Exercise:
Print each record that follows exactly, leaving the pictures behind.

Stored data
====================

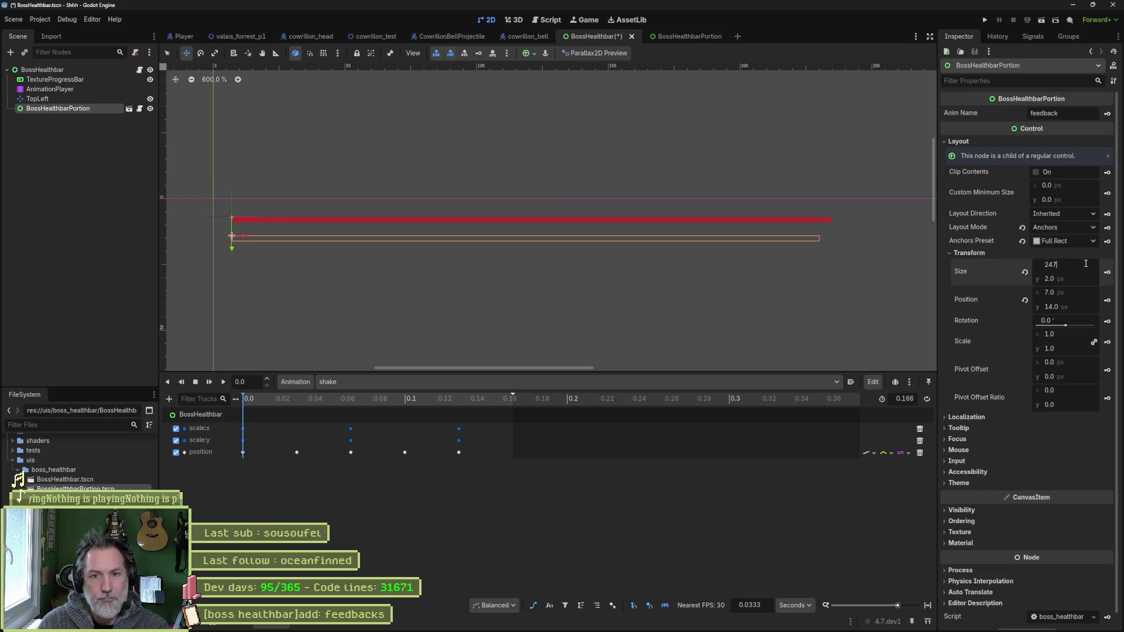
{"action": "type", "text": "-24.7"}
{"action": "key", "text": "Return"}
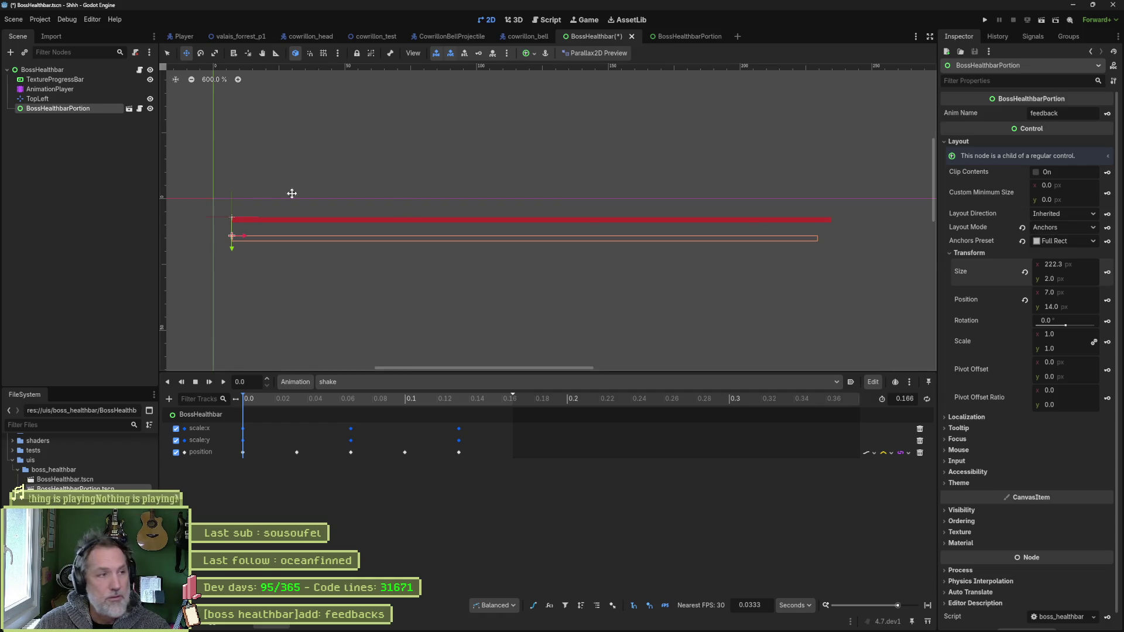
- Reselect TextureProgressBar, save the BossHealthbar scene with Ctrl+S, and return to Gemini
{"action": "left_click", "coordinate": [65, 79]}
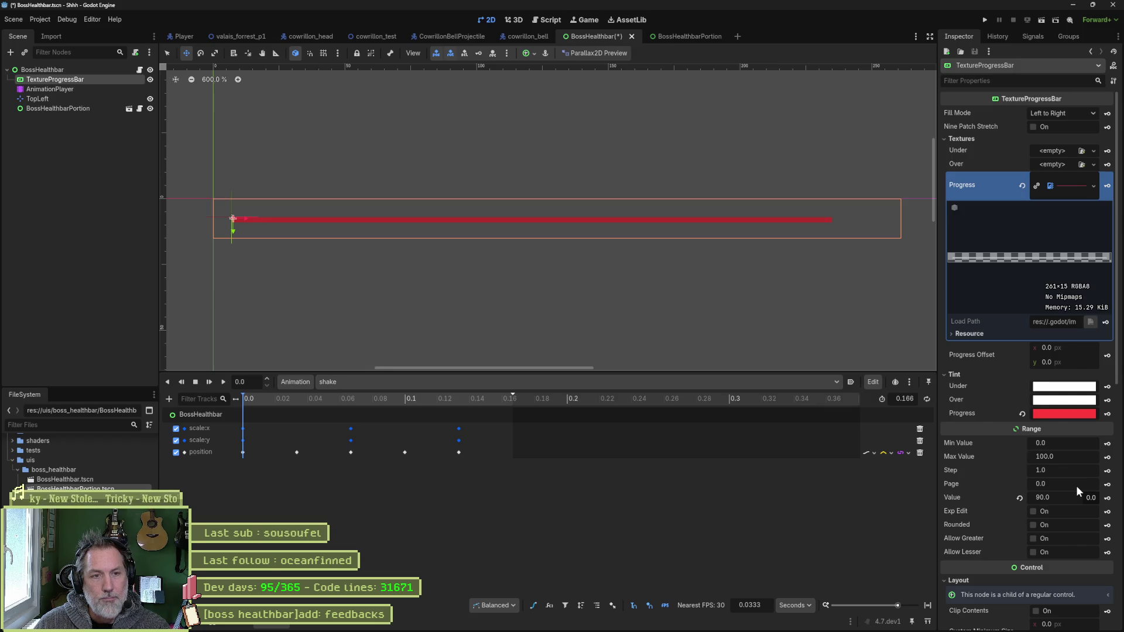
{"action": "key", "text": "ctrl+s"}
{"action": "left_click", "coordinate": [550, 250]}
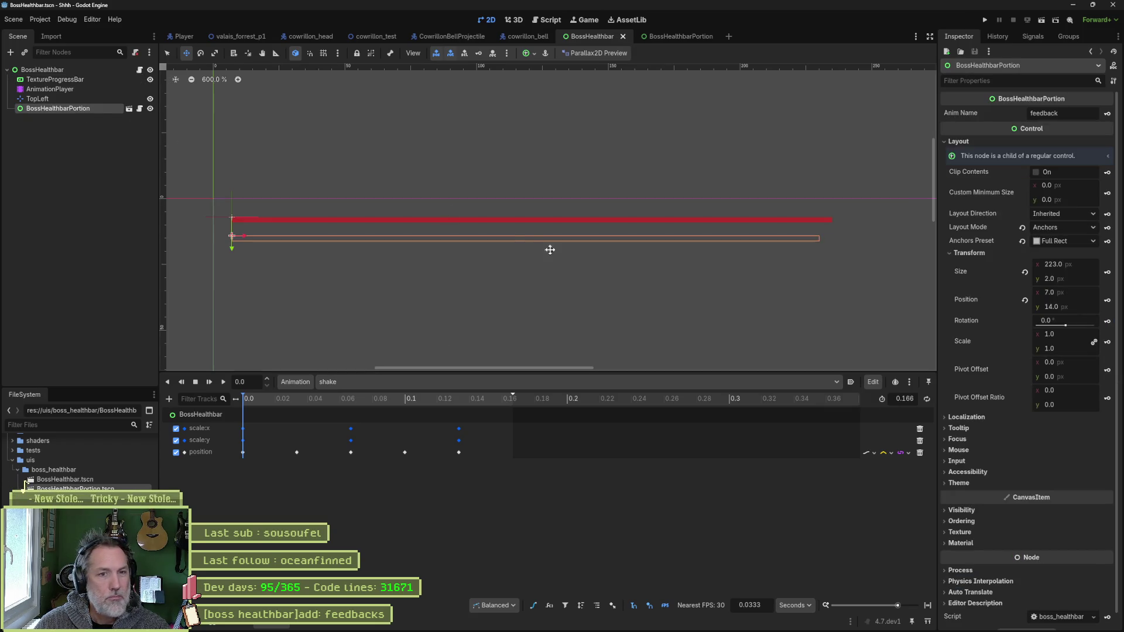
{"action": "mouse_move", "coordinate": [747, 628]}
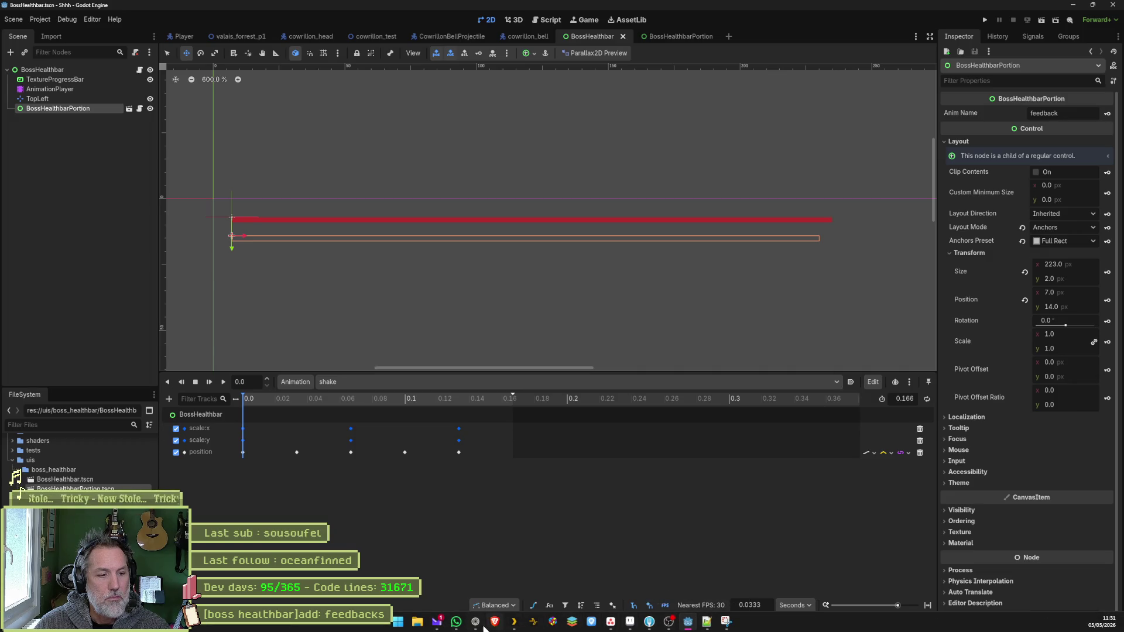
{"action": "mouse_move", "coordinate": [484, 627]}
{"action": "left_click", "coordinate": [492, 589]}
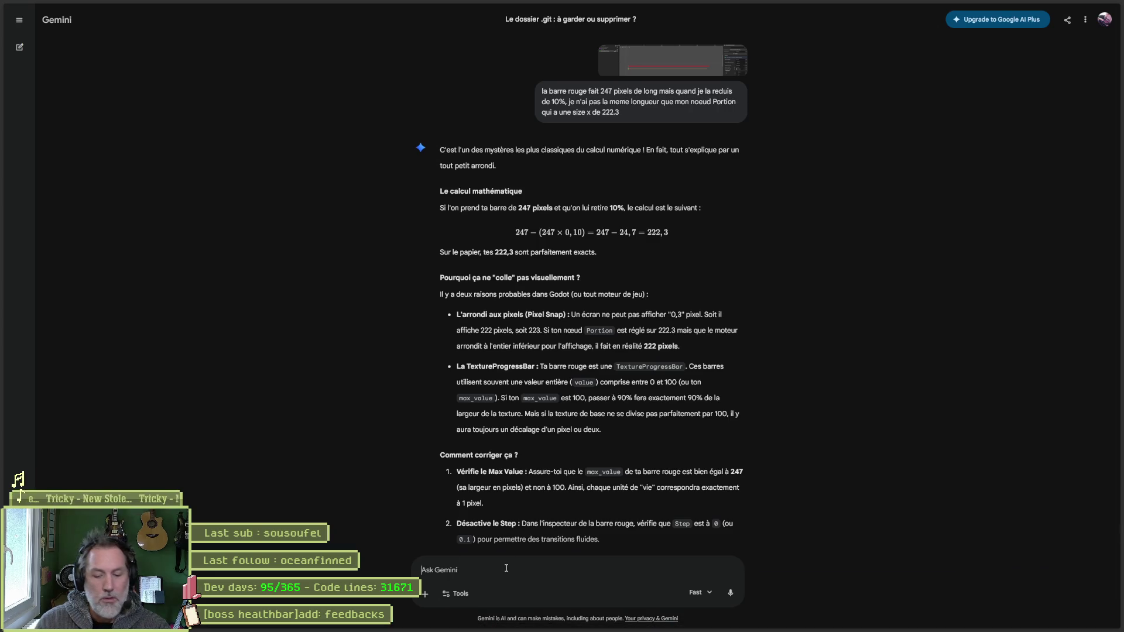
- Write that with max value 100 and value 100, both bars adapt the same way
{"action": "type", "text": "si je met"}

====================

Exercise answer:
{"action": "type", "text": "-24.7"}
{"action": "key", "text": "Return"}
- Reselect TextureProgressBar, save the BossHealthbar scene with Ctrl+S, and return to Gemini
{"action": "left_click", "coordinate": [65, 79]}
{"action": "key", "text": "ctrl+s"}
{"action": "left_click", "coordinate": [550, 250]}
{"action": "mouse_move", "coordinate": [747, 628]}
{"action": "mouse_move", "coordinate": [484, 627]}
{"action": "left_click", "coordinate": [492, 589]}
- Write that with max value 100 and value 100, both bars adapt the same way
{"action": "type", "text": "si je met"}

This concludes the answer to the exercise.